• **SUPPLIED PASSAGE**

The local firm is facing liens of more than $3.5 million for unpaid work on its Plainfield retail properties, and an internal e-mail obtained by IBJ suggests Premier’s problems don’t stop there.

The e-mail, from Premier executive Mike Diamantides, says pressure from unpaid contractors “heightened” after a Dec. 17 IBJ story that detailed Premier’s mounting financial and legal troubles. Diamantides, who did not return a phone message, said in the e-mail that partial payments should help persuade several vendors to continue service.

A few examples: Diamantides suggests $5,000 to get locally based Studio 3 Design “off the critical list.” Premier owes the company between $8,000 and $10,000 for tenant build-out at the Woodfield Crossing office complex.

• **LISTED ENTRIES**

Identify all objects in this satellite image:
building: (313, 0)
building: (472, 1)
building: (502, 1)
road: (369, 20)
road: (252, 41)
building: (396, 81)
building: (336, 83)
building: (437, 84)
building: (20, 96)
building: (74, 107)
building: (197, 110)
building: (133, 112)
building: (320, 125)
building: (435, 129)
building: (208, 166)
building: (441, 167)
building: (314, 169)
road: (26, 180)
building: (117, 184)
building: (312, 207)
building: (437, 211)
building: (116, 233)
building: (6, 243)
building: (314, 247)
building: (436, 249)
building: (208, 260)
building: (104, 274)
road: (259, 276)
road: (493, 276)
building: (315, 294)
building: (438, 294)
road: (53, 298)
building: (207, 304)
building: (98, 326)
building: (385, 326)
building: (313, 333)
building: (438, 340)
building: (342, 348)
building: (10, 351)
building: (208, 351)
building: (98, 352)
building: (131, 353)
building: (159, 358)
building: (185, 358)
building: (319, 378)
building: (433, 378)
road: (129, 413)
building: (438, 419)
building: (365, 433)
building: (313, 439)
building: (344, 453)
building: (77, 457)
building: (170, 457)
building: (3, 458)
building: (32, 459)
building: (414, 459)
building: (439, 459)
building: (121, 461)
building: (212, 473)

• **DIRECTION A**
Copy the passage of the article about Premier's liens that opens with the words containing "The e-mail, from" and closes with "to continue service.".
• **DIRECTION B**
Answer these questions from the article about Premier's liens:
(i) How much in liens is the firm facing, and on which properties?
(ii) Which Premier executive wrote the internal e-mail?
(iii) How much does Premier owe Studio 3 Design?
• **DIRECTION C**
Pick up the article about Premier's liens after its last sentence and keep writing.
The lines are separate material, apart from the article about Premier's liens.

• **OUTPUT A**
The e-mail, from Premier executive Mike Diamantides, says pressure from unpaid contractors “heightened” after a Dec. 17 IBJ story that detailed Premier’s mounting financial and legal troubles. Diamantides, who did not return a phone message, said in the e-mail that partial payments should help persuade several vendors to continue service.

• **OUTPUT B**
(i) More than $3.5 million, on its Plainfield retail properties.
(ii) Mike Diamantides.
(iii) Between $8,000 and $10,000.

• **OUTPUT C**
Others owed money include Maryland-based property maintenance firm Brickman Group ($54,000 for snow removal at Woodfield Crossing), and Cincinnati-based Blue Chip Pavement Maintenance ($70,000 for work on Premier’s 635,000-square-foot Bridgewater Falls retail center in suburban Cincinnati). Diamantides suggested payments of $26,000 and $25,000 for the maintenance firms.

The memo goes on to say that paying $4,000 on a $9,000 invoice should get Cox Advertising “off our backs.” And it says payment of $15,000 should suffice for Rocky T’s Security in Las Vegas, which is owed more than $30,000 for securing a development site.

“Seedy area,” Diamantides wrote. “If security pulls off and problems develop we could get unwanted media attention.”

The firm’s owner, Roland “Rocky T” Thurber, said in a phone interview that Premier will get more than bad press if it doesn’t pay up.

Premier hired Rocky T’s in October to secure a run-down development site with vacant homes a few blocks from the Las Vegas strip. Vandalism was rampant, and homeless people were starting fires.

Premier ignored Thurber’s first invoice, for $5,300. After a second invoice, for $12,240, and an angry phone call, the company sent Thurber a check for $10,000. But Premier still hasn’t paid for December or January.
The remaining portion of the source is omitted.